I recently interviewed a young woman named Sarah whose father had abandoned her. He lived nearby, but chose not to see her. His rejection of her left her emotionally wounded. Sadly, Sarah’s situation was all too common and heartbreaking.

Statistically, 63% of all teenagers who commit suicide are fatherless and 71% are high school dropouts. Fatherless children are ten times more likely to be drug abusers and twenty times more likely to suffer from depression. Sarah admits that she struggled with substance abuse, depression, and has made poor choices about relationships in the past. She’s spent years wondering why she wasn’t worthy enough for her father to stay in her life, and was ashamed to tell me that he’s missed every major event, her prom and her graduation, and that she gets upset when she realizes that he won’t be walking her down the aisle. At 21, she’s already realized what took me a lifetime to figure out. She says although this experience of loss has not been ideal, it has taught her to be more self-sufficient and careful with her heart.

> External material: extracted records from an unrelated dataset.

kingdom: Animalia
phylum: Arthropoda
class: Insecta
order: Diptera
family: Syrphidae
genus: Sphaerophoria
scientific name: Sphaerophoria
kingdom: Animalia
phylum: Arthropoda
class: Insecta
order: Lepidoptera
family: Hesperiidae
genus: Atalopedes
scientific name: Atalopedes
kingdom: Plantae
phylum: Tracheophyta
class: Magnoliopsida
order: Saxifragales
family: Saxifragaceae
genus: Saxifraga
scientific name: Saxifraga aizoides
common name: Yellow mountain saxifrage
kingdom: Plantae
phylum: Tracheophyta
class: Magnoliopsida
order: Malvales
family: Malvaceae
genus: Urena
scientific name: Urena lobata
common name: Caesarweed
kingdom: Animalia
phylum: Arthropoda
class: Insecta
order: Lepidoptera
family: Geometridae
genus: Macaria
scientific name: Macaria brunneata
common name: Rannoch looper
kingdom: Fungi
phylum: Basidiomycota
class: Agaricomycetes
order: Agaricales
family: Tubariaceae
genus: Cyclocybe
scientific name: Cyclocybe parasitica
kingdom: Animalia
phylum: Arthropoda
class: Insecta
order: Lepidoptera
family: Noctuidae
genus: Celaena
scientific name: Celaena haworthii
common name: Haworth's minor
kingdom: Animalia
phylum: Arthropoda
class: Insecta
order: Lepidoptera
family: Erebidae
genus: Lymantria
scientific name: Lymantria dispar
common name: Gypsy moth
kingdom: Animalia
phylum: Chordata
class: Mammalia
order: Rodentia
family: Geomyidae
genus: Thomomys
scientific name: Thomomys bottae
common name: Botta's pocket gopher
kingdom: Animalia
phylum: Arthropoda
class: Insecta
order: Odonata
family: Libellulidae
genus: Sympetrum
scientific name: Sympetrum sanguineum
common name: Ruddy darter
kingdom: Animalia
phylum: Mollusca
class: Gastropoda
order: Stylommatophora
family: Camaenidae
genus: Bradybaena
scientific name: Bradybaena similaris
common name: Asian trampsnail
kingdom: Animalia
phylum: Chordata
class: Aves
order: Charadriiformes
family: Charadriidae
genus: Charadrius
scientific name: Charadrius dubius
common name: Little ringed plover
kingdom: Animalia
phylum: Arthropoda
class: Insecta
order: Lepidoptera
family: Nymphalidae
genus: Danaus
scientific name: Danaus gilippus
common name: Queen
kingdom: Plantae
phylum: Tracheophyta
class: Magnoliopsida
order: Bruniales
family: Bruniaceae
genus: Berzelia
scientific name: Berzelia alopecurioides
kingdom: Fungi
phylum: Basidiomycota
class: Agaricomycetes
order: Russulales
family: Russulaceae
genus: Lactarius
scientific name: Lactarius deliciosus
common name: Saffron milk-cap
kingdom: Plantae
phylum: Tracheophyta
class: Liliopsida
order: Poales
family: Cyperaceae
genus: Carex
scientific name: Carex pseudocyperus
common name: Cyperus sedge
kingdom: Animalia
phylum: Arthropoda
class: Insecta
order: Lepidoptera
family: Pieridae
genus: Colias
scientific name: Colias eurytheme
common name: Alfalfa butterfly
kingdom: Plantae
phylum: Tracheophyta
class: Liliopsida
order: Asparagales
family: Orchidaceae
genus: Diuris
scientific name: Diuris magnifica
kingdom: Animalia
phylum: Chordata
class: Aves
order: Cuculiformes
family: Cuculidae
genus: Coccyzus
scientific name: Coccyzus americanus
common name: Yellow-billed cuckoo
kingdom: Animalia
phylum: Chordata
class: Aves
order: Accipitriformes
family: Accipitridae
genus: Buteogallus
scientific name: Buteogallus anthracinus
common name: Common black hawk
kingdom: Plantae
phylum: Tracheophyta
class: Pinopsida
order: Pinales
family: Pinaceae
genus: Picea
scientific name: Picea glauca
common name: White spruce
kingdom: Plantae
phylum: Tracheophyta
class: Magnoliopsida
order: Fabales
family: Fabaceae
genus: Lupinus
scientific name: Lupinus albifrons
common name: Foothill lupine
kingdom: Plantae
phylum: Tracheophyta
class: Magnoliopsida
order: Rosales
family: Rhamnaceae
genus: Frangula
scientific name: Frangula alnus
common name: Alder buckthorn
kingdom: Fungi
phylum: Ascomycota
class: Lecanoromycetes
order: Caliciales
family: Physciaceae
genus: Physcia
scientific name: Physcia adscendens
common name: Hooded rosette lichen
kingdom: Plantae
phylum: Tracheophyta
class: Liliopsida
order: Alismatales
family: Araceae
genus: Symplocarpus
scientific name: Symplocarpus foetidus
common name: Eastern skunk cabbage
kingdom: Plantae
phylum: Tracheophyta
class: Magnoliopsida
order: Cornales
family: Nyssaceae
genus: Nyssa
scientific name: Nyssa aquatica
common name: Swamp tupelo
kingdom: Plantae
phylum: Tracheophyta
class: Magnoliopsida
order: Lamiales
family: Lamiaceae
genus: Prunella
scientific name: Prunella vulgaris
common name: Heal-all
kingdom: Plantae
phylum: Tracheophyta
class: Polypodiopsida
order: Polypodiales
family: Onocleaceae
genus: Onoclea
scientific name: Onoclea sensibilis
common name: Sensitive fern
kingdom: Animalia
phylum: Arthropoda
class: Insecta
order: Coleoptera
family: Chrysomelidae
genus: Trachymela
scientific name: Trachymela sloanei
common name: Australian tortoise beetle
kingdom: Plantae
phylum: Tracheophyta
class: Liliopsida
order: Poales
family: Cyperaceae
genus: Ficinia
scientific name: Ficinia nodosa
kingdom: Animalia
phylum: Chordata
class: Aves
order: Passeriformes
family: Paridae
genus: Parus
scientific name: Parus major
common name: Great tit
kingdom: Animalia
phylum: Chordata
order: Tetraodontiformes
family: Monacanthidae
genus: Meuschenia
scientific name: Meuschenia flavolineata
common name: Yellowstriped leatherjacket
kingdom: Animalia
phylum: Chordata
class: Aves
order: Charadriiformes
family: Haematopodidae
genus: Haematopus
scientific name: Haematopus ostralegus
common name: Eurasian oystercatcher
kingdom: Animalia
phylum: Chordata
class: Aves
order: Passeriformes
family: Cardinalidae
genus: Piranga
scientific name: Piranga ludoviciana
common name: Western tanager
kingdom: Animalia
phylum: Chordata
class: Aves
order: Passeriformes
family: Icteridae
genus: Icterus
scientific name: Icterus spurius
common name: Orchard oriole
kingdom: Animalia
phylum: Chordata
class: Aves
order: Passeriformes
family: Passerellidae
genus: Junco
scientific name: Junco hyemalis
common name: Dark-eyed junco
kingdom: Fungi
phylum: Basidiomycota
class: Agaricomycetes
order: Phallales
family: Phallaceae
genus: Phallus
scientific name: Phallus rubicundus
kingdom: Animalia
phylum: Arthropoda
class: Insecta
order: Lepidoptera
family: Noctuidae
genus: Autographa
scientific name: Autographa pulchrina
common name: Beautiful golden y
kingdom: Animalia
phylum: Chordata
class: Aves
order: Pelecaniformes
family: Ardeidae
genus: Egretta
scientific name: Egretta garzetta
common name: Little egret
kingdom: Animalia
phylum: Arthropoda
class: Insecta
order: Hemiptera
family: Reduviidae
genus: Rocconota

I'm a slow learner compared to Sarah. It’s taken me three decades to learn that; whether it’s a departure by suicide or simply someone’s choice to be absent from your life, their departure really has nothing to do with the people they chose to leave behind and everything to do with them. They aren’t leaving you, they lack the compassion and commitment to stay. It truly is their lossand an absence in their soulbut their absence leaves behind a devastation in the heart.

My purpose is to let people know that they are not alone. I AM you and I AM your struggles. I am here to remind you that you are never alone. Your past does not have to define you.  As Hemingway said, “The world breaks everyone, and afterward, some are strong at the broken places.”

So for those of you who wonder if you are good enough, you are. You are okay. You are loved. You are stronger than all your broken pieces. And I am here if you need me; don’t you dare think anything else, seriously.